The Centers for Disease Control and Prevention estimates that in their most recent calculations for 1999 and 2000, the number of people infected by HIV increased by about 50,000. This means between 850,000 and 950,000 Americans were infected with HIV, the most ever.
"The assumption is the increased survival of people with AIDS is driving this, and that's good news. It shows the benefits of therapy," said the CDC's Dr. Patricia Fleming, who presented the latest estimates Monday in Seattle at the Ninth Annual Retrovirus Conference.
The government estimates that 40,000 Americans catch HIV each year, a figure that has remained roughly stable for over a decade.
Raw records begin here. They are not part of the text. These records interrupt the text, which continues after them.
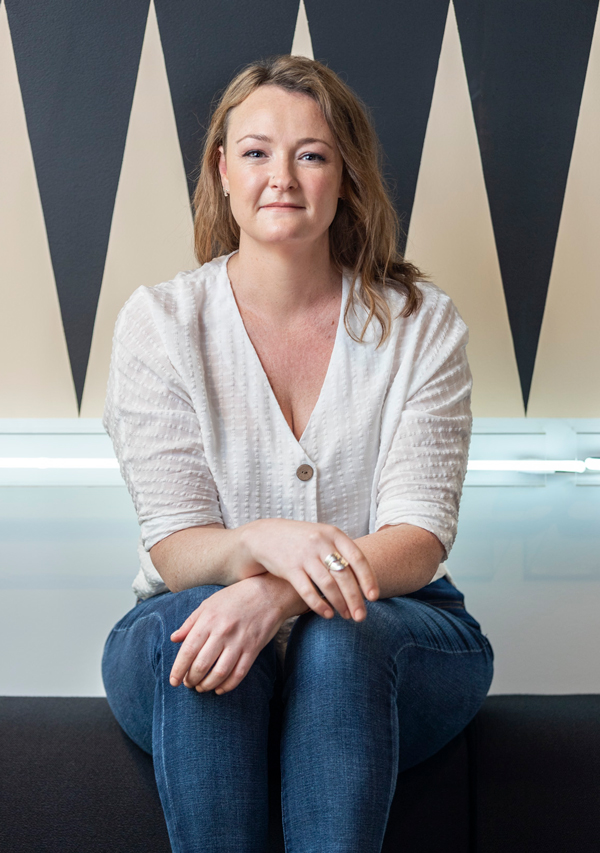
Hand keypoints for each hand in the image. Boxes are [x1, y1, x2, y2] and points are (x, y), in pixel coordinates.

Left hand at [168, 574, 289, 694]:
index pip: (188, 651)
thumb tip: (174, 639)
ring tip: (201, 687)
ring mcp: (239, 642)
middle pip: (201, 665)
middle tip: (188, 684)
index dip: (178, 669)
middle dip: (191, 680)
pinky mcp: (253, 650)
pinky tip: (219, 689)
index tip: (174, 681)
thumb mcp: (208, 604)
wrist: (269, 593)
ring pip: (219, 673)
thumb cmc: (235, 597)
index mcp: (208, 620)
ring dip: (207, 685)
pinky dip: (227, 686)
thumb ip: (190, 623)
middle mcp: (222, 632)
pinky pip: (238, 674)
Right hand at [240, 519, 378, 620]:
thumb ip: (342, 552)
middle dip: (355, 599)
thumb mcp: (322, 537)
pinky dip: (319, 605)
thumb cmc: (301, 541)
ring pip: (328, 585)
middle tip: (362, 616)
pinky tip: (327, 615)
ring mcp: (304, 555)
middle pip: (344, 576)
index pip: (357, 558)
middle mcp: (320, 542)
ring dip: (340, 604)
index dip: (368, 579)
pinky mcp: (289, 568)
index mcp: (333, 534)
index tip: (374, 597)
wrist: (265, 536)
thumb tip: (366, 579)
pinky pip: (308, 591)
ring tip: (347, 616)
However, until the turnaround in AIDS therapy, this figure was nearly offset each year by AIDS deaths, so the total number of Americans carrying the virus stayed level.
Now, AIDS deaths have plunged from around 40,000 annually to about 15,000. As a result, new infections are outstripping deaths.
Survival increased almost overnight when drug combinations that included medicines called protease inhibitors became standard in 1996. They transformed HIV from a death sentence to a chronic treatable illness.
Even when resistant virus emerges, patients who stay on the drugs usually keep their HIV levels low and remain free of obvious disease. Dr. Constance Benson of the University of Colorado said that in her AIDS practice, the annual death rate is 1 percent to 2 percent and is not changing.